What you are asked to do:
Find each line in the material below that contains the string "Track" and copy those lines out in full. Matching is case-sensitive.
Materials provided below:
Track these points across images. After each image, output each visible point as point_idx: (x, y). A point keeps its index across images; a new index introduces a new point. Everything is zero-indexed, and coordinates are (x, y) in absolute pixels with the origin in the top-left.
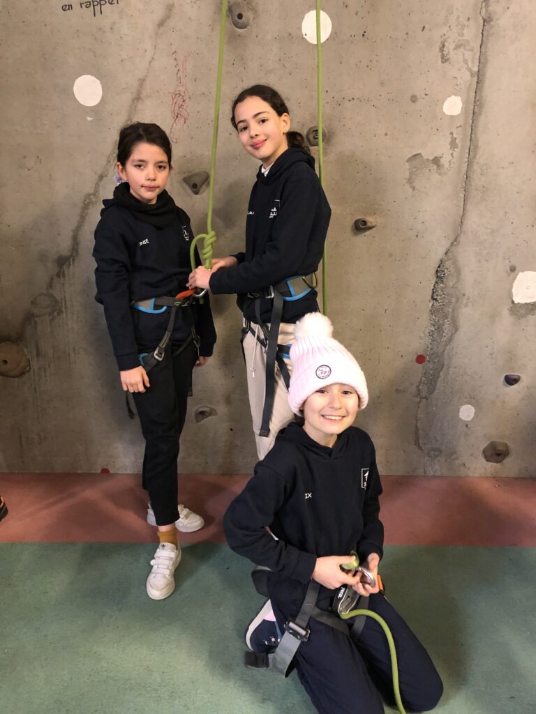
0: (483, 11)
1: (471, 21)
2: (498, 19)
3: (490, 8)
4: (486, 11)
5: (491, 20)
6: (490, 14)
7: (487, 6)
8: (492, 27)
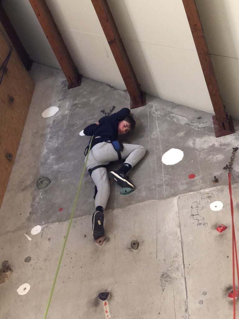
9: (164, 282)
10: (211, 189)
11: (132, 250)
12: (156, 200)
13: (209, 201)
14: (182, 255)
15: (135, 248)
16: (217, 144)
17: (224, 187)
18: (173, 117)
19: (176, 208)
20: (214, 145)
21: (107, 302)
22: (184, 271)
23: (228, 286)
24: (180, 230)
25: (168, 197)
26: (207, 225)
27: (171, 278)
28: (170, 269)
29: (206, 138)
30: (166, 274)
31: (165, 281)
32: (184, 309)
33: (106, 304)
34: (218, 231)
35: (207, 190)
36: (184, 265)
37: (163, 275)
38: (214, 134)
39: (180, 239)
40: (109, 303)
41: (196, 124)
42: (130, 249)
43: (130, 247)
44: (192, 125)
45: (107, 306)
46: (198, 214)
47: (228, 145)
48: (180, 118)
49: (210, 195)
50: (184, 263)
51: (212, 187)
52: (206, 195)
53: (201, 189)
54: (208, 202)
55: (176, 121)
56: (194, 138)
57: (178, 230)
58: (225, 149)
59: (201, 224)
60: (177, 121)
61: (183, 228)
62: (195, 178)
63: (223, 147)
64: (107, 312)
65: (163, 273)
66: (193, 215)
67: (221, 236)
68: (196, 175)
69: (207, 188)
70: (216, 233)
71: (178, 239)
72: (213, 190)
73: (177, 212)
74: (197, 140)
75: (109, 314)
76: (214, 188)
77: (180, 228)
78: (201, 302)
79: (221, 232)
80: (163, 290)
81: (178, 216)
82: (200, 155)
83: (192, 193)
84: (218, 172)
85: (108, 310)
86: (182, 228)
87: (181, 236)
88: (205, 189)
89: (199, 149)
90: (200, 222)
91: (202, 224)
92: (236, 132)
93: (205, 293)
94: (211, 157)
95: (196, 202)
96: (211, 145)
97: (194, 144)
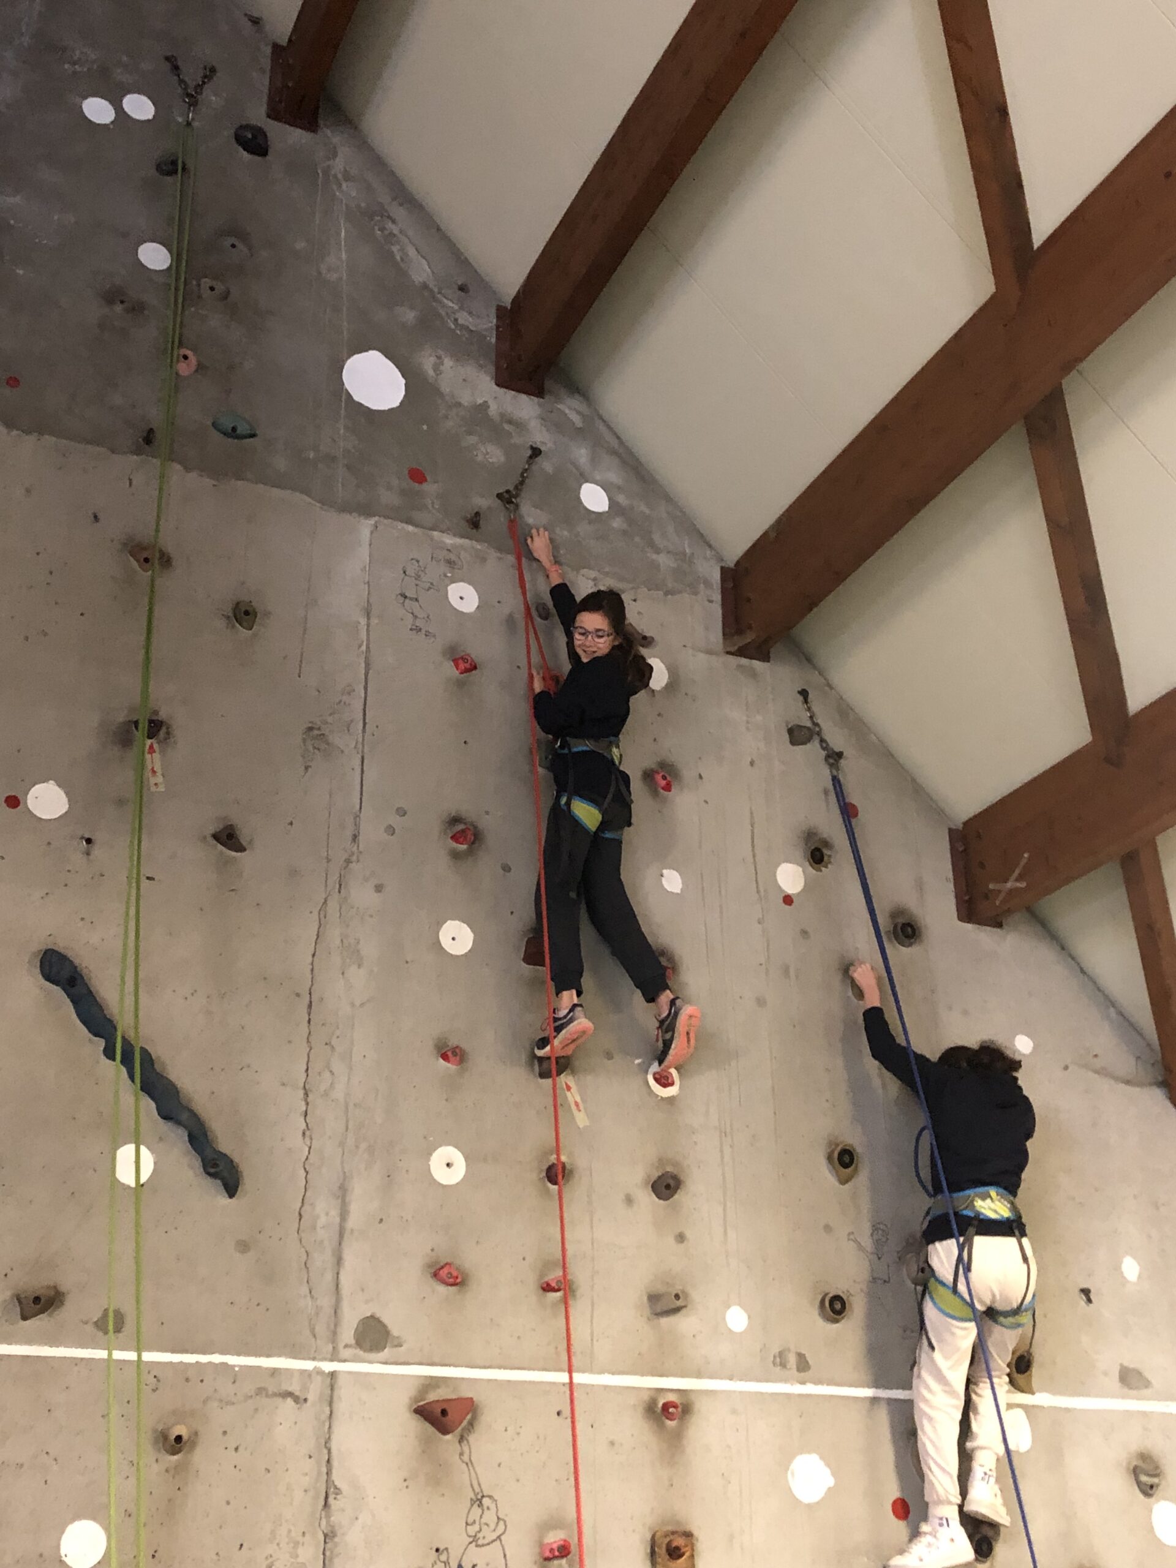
0: (324, 1522)
1: (307, 1535)
2: (343, 1534)
3: (332, 1519)
4: (328, 1522)
5: (334, 1535)
6: (333, 1527)
7: (328, 1517)
8: (336, 1545)
9: (311, 748)
10: (459, 541)
11: (233, 626)
12: (313, 502)
13: (449, 575)
14: (363, 695)
15: (245, 624)
16: (493, 410)
17: (489, 551)
18: (392, 234)
19: (363, 553)
20: (485, 406)
21: (156, 746)
22: (363, 740)
23: (453, 814)
24: (368, 625)
25: (345, 508)
26: (433, 639)
27: (328, 744)
28: (330, 719)
29: (470, 371)
30: (319, 729)
31: (315, 748)
32: (349, 833)
33: (152, 750)
34: (457, 669)
35: (449, 540)
36: (365, 724)
37: (311, 729)
38: (492, 369)
39: (364, 648)
40: (163, 752)
41: (451, 304)
42: (228, 617)
43: (231, 614)
44: (440, 302)
45: (156, 756)
46: (417, 600)
47: (520, 425)
48: (412, 252)
49: (453, 557)
50: (367, 717)
51: (462, 537)
52: (445, 552)
53: (433, 529)
54: (445, 576)
55: (398, 258)
56: (440, 352)
57: (363, 621)
58: (509, 434)
59: (420, 629)
60: (402, 260)
61: (376, 621)
62: (425, 487)
63: (506, 427)
64: (154, 772)
65: (310, 725)
66: (406, 597)
67: (460, 684)
68: (428, 478)
69: (448, 534)
70: (450, 670)
71: (360, 646)
72: (462, 546)
73: (365, 567)
74: (448, 362)
75: (159, 779)
76: (465, 542)
77: (369, 619)
78: (391, 830)
79: (461, 673)
80: (307, 768)
81: (368, 582)
82: (446, 417)
83: (410, 528)
84: (484, 502)
85: (157, 768)
86: (374, 621)
87: (368, 639)
88: (445, 535)
89: (447, 398)
90: (418, 623)
91: (423, 632)
92: (547, 397)
93: (401, 812)
94: (472, 440)
95: (418, 561)
96: (480, 401)
97: (436, 368)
End of Materials provided.
Your solution:
Track these points across images. After each image, output each visible point as point_idx: (x, y). A point keeps its index across images; a new index introduces a new point. Everything is zero-indexed, and coordinates are (x, y) in absolute pixels with the origin in the top-left.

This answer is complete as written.